Given records |

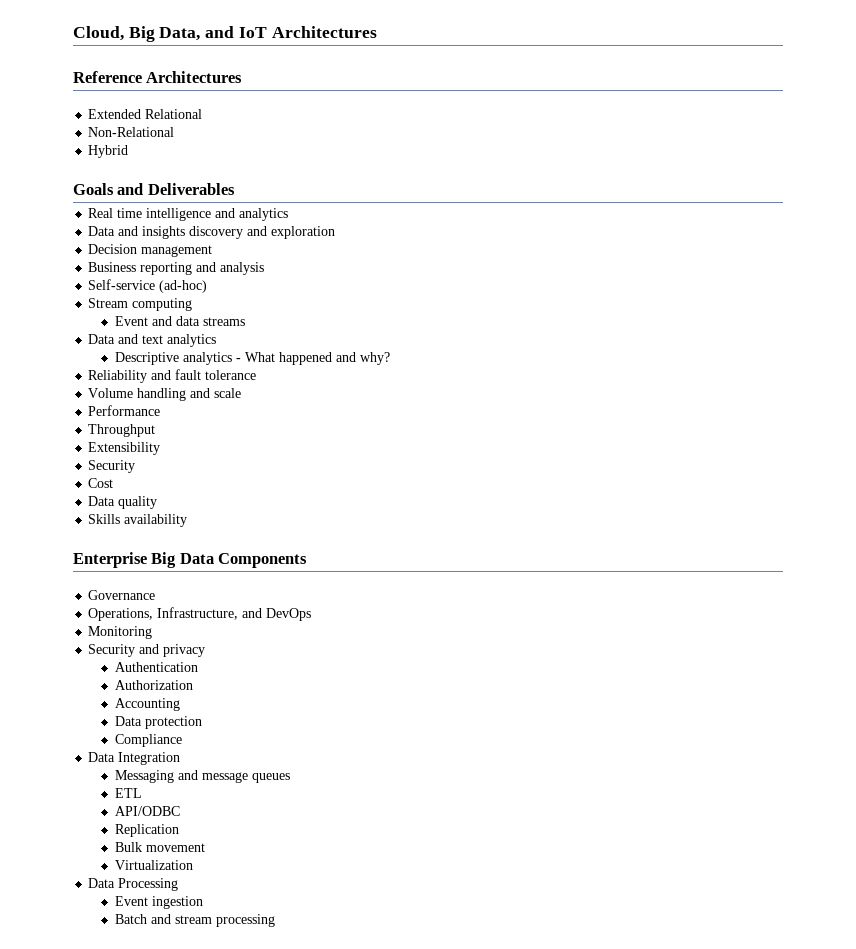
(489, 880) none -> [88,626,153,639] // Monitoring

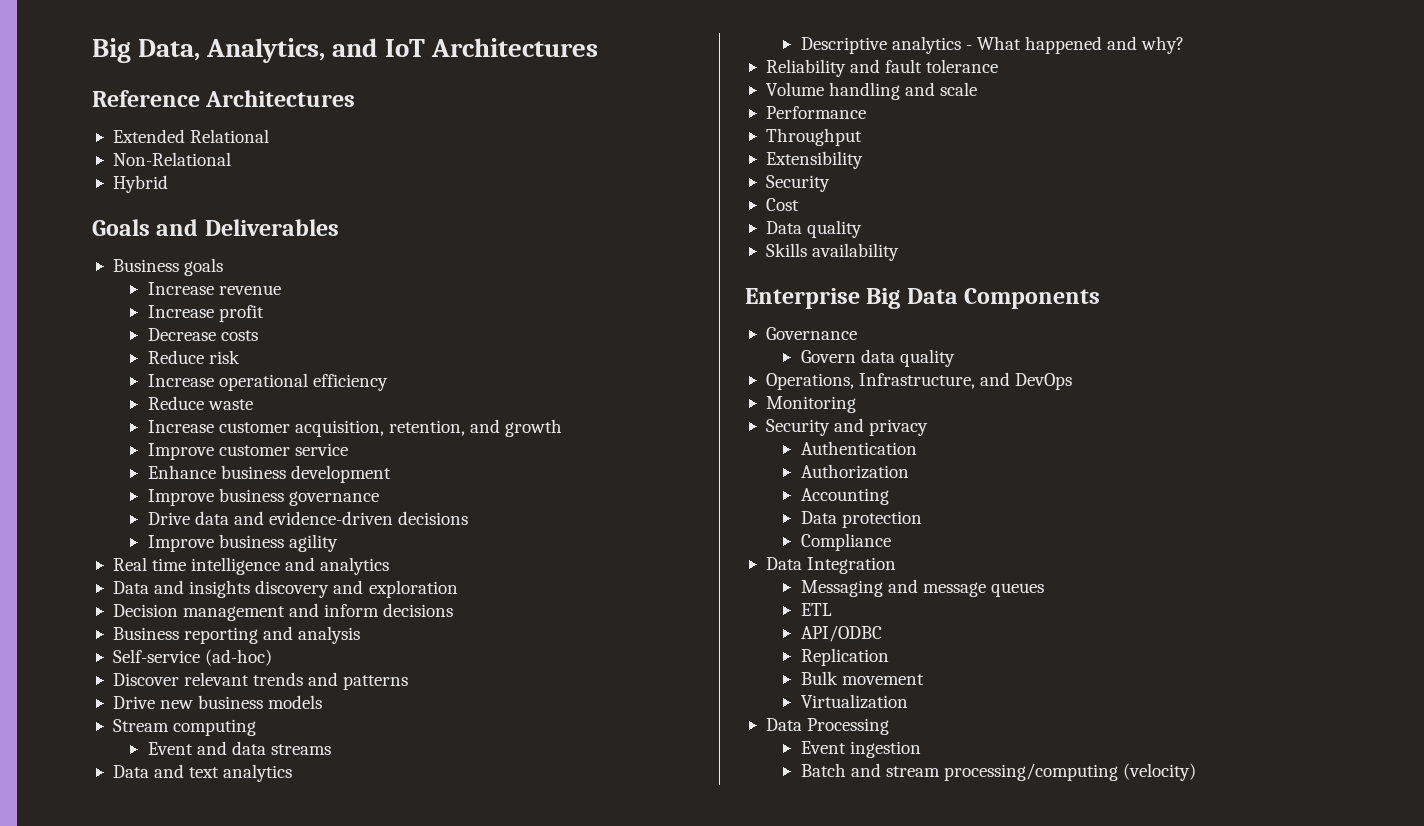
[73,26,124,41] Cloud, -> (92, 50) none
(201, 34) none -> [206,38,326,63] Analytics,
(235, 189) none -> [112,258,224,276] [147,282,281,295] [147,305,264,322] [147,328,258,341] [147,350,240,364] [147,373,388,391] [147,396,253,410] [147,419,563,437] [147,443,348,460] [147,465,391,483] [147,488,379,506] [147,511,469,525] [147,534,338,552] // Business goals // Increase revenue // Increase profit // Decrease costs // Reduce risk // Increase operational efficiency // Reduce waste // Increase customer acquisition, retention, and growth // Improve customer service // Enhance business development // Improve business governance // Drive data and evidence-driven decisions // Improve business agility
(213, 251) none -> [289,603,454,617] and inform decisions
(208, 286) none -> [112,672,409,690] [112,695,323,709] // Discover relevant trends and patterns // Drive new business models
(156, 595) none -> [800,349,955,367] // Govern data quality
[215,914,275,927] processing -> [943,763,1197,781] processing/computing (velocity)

What is required |
Look through the entries above and report each line where the string "business" occurs.

Response area |
(235, 189) none -> [112,258,224,276] [147,282,281,295] [147,305,264,322] [147,328,258,341] [147,350,240,364] [147,373,388,391] [147,396,253,410] [147,419,563,437] [147,443,348,460] [147,465,391,483] [147,488,379,506] [147,511,469,525] [147,534,338,552] // Business goals // Increase revenue // Increase profit // Decrease costs // Reduce risk // Increase operational efficiency // Reduce waste // Increase customer acquisition, retention, and growth // Improve customer service // Enhance business development // Improve business governance // Drive data and evidence-driven decisions // Improve business agility
(208, 286) none -> [112,672,409,690] [112,695,323,709] // Discover relevant trends and patterns // Drive new business models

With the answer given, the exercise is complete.